# Job:
Could you please retype all of the data below exactly?

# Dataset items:

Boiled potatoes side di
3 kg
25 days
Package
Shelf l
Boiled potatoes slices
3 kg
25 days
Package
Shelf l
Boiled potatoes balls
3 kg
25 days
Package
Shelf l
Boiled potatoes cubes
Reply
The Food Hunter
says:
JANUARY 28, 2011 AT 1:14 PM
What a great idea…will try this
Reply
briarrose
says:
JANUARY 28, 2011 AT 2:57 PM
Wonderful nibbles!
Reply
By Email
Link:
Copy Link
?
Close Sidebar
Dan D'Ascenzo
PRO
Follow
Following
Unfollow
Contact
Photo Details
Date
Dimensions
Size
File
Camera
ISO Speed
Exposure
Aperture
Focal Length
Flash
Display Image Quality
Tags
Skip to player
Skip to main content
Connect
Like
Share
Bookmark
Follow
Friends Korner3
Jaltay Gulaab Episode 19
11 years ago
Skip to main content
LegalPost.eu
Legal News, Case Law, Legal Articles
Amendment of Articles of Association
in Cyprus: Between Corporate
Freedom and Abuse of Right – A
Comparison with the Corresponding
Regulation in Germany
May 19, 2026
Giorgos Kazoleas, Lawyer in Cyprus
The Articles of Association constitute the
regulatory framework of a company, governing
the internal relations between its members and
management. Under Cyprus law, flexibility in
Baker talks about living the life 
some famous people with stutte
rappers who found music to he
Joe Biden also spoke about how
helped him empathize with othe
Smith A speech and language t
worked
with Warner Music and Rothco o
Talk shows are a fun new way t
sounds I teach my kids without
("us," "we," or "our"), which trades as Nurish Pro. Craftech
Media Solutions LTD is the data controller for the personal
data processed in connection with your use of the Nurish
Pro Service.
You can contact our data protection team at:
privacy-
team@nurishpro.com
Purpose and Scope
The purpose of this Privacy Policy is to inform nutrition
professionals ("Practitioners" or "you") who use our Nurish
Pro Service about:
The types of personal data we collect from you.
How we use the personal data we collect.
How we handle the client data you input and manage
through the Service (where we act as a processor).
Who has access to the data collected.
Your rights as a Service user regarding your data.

# Solution to this problem:
Boiled potatoes side di
3 kg
25 days
Package
Shelf l
Boiled potatoes slices
3 kg
25 days
Package
Shelf l
Boiled potatoes balls
3 kg
25 days
Package
Shelf l
Boiled potatoes cubes
Reply
The Food Hunter
says:
JANUARY 28, 2011 AT 1:14 PM
What a great idea…will try this
Reply
briarrose
says:
JANUARY 28, 2011 AT 2:57 PM
Wonderful nibbles!
Reply
By Email
Link:
Copy Link
?
Close Sidebar
Dan D'Ascenzo
PRO
Follow
Following
Unfollow
Contact
Photo Details
Date
Dimensions
Size
File
Camera
ISO Speed
Exposure
Aperture
Focal Length
Flash
Display Image Quality
Tags
Skip to player
Skip to main content
Connect
Like
Share
Bookmark
Follow
Friends Korner3
Jaltay Gulaab Episode 19
11 years ago
Skip to main content
LegalPost.eu
Legal News, Case Law, Legal Articles
Amendment of Articles of Association
in Cyprus: Between Corporate
Freedom and Abuse of Right – A
Comparison with the Corresponding
Regulation in Germany
May 19, 2026
Giorgos Kazoleas, Lawyer in Cyprus
The Articles of Association constitute the
regulatory framework of a company, governing
the internal relations between its members and
management. Under Cyprus law, flexibility in
Baker talks about living the life 
some famous people with stutte
rappers who found music to he
Joe Biden also spoke about how
helped him empathize with othe
Smith A speech and language t
worked
with Warner Music and Rothco o
Talk shows are a fun new way t
sounds I teach my kids without
("us," "we," or "our"), which trades as Nurish Pro. Craftech
Media Solutions LTD is the data controller for the personal
data processed in connection with your use of the Nurish
Pro Service.
You can contact our data protection team at:
privacy-
team@nurishpro.com
Purpose and Scope
The purpose of this Privacy Policy is to inform nutrition
professionals ("Practitioners" or "you") who use our Nurish
Pro Service about:
The types of personal data we collect from you.
How we use the personal data we collect.
How we handle the client data you input and manage
through the Service (where we act as a processor).
Who has access to the data collected.
Your rights as a Service user regarding your data.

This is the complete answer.